The only thing I’ve ever done in my career is concern myself with the defense of families’ financial wellbeing. I’ve given counsel and helped families plan contingencies for occurrences that might interrupt their financial plan. And I’ve been there as a financial first responder when a really bad day happens.

So in my 60,000+ hours of doing just one thing, I’ll share some earned observations:

  • Optimism bias is alive & well. My biggest competitor is apathy & the belief that bad stuff happens to other people. No one I’ve known has ever said after a loss, “yup, I saw that coming”.
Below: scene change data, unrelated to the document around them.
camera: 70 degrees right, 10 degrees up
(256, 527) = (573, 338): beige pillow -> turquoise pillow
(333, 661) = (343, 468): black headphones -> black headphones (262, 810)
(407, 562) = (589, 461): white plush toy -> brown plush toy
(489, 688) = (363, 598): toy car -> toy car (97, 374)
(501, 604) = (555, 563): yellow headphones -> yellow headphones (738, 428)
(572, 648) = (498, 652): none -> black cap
  • There is an overemphasis on insurance and not enough on risk management. Insurance is a product that does nothing for you until after something bad happens. Risk management considers making the bad day not happen or result in less of an impact if it does. Most families and most wealth advisors think good insurance is good enough. It’s not.
  • I’ve never once heard after a claim, “that was a good experience.” Investment in prevention is worth way more than the best possible post-loss response.
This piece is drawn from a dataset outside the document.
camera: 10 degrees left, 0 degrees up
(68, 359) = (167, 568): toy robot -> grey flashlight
  • Core competency and an interest in addressing risk in the body of a fiduciary engagement (within both in the wealth mgmt and the insurance industries) has diminished.
  • People place too much importance on frequency and not enough on severity. We’re drawn to worry about the more common things, and we should instead be drawn to the things that could be most ruinous.
  • Families love to learn. The best decisions are made when the full story is told and my best days are when someone says, “Wow, I never knew that. That helps us a ton.”
  • Risks are evolving. Trends in losses due to weather, wildfires, cybercrime, reputational attacks, professional liability, libel/slander/defamation mean yesterday’s approaches to wealth defense are outdated.
  • More frameworks for addressing the process of risk management are needed. Ad hoc (at best) approaches are outdated. Analytics and formal frameworks based on your specific behaviors will be the future.
  • It matters who you listen to. From whom you take advice today magnifies the result of tomorrow.
  • There’s a tremendous opportunity for wealth managers and insurance advisors to reinforce the emotional benefits of making investments in behaviors and plans that defend a family’s financial wellbeing. Perhaps that’ll be something for me to tackle over the next 60,000 hours.